- [About this task]
Reproduce the passage on Chicago publishing below word for word, from "The Calumet plant" to "at the time.".

- [Excerpt to read]
Arkansan John H. Johnson was a child of the post-war civil rights revolution. In 1942 the former Arkansan published Negro Digest, a sort of African American Reader's Digest which was followed in 1945 by a black version of Life he called Ebony, which became the flagship of a fleet of magazines. Little read by white people, the magazines offered a portrait of African Americans that was undistorted by the condescension of most white mainstream white media of their day, and together Johnson magazines were read by an estimated half of all black adults in the U.S. in recent years.
Johnson parleyed his magazine profits into a publishing—TV-cosmetics conglomerate that was one of the largest black-owned companies in the country, with revenues of some half a billion by the time he died in 2005. (“A titan dies” was the headline in the Defender.) Among the attendees at his funeral service was a former U.S. president, the mayor of Chicago, the governor of Illinois, past and present members of Congress, and a five-person delegation from Ghana.
Specialty publishing has long been a specialty in Chicago. Map giant Rand McNally got its start started in 1856 printing railroads timetables. Encyclopedias grew here like skyscrapers for a time, thanks to the city’s shipping and printing preeminence. The World Book Encyclopedia and Compton's both appeared in the years just after World War I. The already venerable Encyclopaedia Britannica, which Sears, Roebuck had long sold through its catalogs, was bought by that firm in the 1930s and moved to Chicago from New York.
Children’s needs for elucidation were served by textbook publishers such as Scott, Foresman and Company, which originated the Dick and Jane readers. Children's needs of a different sort were satisfied by Chicago publishers too. Edgar Rice Burroughs’ Tarzan was the proud son of the Chicago firm of A. C. McClurg. Reilly & Lee published L. Frank Baum's Oz books, and the P. F. Volland Company brought out the first of the Raggedy Ann and Andy series.
Chicago was uniquely placed to make books magazines and catalogs as efficiently as it made anything else. The South Loop near the Dearborn Street railroad station was a perfect place to set up industrial-scale print shops after the Great Fire. Printing House Row emerged when printing and publishing firms began to be done not in shops but in factories in the late-19th and early-20th centuries built at the south end of Dearborn Street and Plymouth Court near Polk Street for the Donohue (1883), the Donnelley (1897), and the Franklin Printing (1914) companies. Exuberant architecture was not here thought by the owners to be an unseemly insult to the bottom line; these firms were proud to be printers, and decorated their building with bas-reliefs and mosaics that portray the history of their craft.
In the process they gave Chicago some of its handsomer industrial buildings.
The Calumet plant of the R. R. Donnelley & Sons Co at 350 E. Cermak Road, was designed by Howard Van Doren Shaw. The AIA Guide to Chicago reports that Shaw used the commission from what was by then North America's largest commercial printer “to create one of the city’s—perhaps the nation’s— finest essays in Industrial Gothic.” (To look at this industrial building and then look at the new ones being built at the other end of the Stevenson Expressway in Bolingbrook—warehouses devoid of inefficiencies and character—is to weep.)
The buildings of that era tended to be narrow in order that every craftsmen on the floor might be near enough to a window and natural light. Inevitably, these early buildings could not accommodate the trend toward ever-larger presses. In 1960 there were some 3,600 printing establishments in Chicagoland, including the world's three largest at the time.

- [Data extract]
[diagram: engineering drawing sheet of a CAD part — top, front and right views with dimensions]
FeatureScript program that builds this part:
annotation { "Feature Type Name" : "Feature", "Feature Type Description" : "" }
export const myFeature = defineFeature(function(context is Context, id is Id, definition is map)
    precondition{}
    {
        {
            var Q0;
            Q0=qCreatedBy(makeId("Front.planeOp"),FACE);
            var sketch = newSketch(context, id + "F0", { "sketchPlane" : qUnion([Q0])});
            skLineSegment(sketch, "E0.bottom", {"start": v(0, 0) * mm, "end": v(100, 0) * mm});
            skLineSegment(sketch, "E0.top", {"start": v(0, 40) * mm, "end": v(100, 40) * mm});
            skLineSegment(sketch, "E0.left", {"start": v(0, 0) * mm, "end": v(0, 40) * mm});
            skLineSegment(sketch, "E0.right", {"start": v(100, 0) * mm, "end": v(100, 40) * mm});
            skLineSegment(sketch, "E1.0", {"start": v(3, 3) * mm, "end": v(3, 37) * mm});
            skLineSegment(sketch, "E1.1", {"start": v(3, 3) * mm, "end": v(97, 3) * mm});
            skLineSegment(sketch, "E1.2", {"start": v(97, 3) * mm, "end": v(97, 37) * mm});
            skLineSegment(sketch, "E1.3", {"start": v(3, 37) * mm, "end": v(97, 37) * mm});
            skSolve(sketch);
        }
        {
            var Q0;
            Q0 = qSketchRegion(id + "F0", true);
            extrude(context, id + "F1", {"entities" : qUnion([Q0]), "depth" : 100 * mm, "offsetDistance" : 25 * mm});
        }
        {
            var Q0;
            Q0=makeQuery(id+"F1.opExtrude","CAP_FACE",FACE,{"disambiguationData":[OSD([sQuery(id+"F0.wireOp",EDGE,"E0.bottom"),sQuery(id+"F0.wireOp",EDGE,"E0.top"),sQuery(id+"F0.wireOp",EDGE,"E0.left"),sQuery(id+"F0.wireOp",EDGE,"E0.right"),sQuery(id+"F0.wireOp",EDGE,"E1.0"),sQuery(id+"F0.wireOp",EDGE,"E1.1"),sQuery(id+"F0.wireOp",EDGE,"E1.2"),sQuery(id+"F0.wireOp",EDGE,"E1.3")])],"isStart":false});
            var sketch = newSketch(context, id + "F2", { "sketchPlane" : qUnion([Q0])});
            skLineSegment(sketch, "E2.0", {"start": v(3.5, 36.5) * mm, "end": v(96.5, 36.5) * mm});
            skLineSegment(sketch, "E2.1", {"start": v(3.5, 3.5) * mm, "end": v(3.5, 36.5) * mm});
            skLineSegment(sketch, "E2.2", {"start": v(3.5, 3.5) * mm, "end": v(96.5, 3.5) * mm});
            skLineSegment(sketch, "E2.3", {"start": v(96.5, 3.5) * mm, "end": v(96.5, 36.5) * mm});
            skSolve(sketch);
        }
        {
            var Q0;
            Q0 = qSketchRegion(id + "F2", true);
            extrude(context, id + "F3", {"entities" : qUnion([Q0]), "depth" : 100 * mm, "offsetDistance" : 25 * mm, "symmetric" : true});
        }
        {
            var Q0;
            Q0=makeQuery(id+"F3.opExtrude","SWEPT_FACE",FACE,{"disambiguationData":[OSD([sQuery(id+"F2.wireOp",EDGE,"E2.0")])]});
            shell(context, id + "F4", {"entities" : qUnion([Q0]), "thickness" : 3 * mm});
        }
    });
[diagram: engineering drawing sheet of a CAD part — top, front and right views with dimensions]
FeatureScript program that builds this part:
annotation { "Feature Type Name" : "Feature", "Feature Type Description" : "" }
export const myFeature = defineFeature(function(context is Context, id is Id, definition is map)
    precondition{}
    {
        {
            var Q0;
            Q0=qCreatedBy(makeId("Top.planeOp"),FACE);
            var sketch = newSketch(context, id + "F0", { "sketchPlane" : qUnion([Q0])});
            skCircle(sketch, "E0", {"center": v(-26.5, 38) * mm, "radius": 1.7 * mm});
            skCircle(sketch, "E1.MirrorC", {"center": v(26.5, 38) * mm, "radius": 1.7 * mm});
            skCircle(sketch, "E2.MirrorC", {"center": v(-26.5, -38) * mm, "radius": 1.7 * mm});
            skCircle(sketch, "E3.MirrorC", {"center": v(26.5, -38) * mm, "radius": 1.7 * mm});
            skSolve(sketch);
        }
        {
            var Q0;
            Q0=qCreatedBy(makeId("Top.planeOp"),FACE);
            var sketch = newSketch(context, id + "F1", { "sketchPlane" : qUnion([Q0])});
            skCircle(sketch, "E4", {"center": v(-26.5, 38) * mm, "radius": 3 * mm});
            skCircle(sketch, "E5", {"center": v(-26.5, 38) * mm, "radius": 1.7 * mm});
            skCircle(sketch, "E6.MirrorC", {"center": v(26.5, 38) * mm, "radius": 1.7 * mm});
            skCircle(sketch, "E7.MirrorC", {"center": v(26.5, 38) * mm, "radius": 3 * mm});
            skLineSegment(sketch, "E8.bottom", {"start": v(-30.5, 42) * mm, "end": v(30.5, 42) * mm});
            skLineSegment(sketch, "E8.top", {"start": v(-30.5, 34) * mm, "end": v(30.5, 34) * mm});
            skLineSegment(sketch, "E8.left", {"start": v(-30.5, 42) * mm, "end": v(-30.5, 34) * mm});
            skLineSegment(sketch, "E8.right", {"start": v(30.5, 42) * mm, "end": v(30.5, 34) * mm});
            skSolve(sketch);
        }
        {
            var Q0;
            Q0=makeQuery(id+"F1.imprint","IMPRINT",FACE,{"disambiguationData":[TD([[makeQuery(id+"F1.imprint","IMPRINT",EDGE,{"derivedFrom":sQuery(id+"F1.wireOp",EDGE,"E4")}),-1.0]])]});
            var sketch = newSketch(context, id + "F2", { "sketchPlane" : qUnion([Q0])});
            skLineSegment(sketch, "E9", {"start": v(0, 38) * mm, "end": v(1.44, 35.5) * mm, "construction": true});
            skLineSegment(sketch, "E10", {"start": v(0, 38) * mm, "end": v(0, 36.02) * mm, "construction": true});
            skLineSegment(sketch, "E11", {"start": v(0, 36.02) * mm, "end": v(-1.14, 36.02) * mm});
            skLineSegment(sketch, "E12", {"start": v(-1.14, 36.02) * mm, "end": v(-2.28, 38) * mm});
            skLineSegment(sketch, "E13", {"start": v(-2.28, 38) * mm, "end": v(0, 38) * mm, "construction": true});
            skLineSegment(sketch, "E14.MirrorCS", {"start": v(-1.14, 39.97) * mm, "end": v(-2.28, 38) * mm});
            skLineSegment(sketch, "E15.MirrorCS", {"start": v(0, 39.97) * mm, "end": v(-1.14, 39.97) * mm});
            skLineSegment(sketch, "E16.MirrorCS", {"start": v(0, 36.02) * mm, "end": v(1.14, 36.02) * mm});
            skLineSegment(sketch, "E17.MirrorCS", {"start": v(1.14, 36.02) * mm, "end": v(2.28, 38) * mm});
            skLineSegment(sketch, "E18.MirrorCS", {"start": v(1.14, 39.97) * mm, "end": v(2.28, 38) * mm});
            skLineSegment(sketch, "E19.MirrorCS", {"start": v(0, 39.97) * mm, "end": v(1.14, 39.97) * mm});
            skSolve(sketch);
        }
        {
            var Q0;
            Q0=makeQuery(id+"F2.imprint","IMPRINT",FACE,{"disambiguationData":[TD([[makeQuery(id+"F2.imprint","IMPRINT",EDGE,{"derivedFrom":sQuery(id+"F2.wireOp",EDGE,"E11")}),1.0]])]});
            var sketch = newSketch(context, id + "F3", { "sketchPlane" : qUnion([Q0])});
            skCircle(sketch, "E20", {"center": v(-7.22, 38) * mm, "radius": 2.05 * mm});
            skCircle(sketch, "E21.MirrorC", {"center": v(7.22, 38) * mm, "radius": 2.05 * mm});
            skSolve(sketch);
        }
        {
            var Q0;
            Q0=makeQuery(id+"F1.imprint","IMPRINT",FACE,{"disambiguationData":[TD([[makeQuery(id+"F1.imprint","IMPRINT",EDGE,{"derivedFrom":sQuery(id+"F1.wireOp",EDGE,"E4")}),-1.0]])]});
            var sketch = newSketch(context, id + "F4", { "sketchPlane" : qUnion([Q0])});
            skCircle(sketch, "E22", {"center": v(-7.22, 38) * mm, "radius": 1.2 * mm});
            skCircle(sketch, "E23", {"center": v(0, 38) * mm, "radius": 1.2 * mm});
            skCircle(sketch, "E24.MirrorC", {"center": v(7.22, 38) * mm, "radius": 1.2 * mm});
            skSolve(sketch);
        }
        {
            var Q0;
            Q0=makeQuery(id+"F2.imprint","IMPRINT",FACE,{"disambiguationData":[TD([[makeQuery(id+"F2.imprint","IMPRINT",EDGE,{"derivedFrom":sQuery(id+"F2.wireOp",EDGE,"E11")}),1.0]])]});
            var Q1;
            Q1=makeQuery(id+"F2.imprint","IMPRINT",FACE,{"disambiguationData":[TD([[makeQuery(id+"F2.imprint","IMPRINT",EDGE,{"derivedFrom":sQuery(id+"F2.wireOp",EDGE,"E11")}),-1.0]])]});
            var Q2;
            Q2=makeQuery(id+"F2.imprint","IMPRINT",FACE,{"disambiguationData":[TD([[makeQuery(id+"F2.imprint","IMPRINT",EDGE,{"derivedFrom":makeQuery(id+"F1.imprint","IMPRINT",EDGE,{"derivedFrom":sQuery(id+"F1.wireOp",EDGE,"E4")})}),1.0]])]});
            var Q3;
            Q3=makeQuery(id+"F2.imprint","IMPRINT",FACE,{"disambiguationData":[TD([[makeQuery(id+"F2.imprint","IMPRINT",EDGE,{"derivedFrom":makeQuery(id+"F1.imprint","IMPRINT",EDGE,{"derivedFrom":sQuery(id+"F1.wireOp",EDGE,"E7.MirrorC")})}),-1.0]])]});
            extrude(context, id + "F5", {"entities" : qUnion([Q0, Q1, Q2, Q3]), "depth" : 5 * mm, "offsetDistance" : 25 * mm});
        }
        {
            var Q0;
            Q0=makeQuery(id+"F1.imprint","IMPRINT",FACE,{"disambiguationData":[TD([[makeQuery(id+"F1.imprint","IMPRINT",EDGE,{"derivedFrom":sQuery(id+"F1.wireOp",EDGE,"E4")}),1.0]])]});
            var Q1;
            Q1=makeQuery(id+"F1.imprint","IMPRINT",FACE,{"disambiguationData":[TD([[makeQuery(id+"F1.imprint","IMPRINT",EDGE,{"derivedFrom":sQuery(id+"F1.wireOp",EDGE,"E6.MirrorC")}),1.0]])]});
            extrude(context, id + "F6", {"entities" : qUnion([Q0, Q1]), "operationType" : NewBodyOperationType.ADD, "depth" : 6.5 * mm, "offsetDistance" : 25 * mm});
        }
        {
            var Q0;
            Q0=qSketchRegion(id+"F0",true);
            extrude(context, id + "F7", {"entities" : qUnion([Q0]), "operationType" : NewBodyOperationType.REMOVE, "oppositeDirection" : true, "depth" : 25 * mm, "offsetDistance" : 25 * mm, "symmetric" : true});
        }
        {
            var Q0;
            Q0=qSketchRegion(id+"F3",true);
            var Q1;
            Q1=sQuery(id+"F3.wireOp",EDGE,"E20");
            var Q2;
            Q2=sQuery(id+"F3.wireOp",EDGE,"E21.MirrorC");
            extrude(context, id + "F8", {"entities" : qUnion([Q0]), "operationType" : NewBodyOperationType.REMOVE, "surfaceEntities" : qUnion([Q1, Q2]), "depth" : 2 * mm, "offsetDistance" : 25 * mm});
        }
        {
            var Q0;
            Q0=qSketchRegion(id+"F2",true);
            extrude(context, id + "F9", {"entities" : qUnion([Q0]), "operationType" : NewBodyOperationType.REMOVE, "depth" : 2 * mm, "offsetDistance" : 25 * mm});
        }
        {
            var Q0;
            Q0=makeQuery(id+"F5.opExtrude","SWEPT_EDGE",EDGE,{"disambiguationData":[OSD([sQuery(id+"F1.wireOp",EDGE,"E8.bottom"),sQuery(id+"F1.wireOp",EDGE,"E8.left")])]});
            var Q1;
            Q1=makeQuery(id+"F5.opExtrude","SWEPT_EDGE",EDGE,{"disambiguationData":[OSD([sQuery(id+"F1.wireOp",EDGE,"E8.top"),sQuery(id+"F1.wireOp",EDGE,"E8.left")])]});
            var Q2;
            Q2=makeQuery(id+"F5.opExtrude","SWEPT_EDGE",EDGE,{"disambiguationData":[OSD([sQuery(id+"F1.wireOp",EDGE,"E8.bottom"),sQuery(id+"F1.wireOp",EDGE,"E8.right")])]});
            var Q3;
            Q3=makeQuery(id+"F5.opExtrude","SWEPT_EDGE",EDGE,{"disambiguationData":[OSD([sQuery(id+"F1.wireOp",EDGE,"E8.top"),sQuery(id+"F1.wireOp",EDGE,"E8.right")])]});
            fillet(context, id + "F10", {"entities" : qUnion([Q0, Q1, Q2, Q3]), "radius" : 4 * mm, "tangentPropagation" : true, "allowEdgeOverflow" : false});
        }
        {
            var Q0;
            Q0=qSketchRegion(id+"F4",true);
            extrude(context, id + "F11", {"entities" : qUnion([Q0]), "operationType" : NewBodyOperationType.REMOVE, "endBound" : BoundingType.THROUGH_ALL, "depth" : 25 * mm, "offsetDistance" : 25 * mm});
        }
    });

- [Task result]
The Calumet plant of the R. R. Donnelley & Sons Co at 350 E. Cermak Road, was designed by Howard Van Doren Shaw. The AIA Guide to Chicago reports that Shaw used the commission from what was by then North America's largest commercial printer “to create one of the city’s—perhaps the nation’s— finest essays in Industrial Gothic.” (To look at this industrial building and then look at the new ones being built at the other end of the Stevenson Expressway in Bolingbrook—warehouses devoid of inefficiencies and character—is to weep.)
The buildings of that era tended to be narrow in order that every craftsmen on the floor might be near enough to a window and natural light. Inevitably, these early buildings could not accommodate the trend toward ever-larger presses. In 1960 there were some 3,600 printing establishments in Chicagoland, including the world's three largest at the time.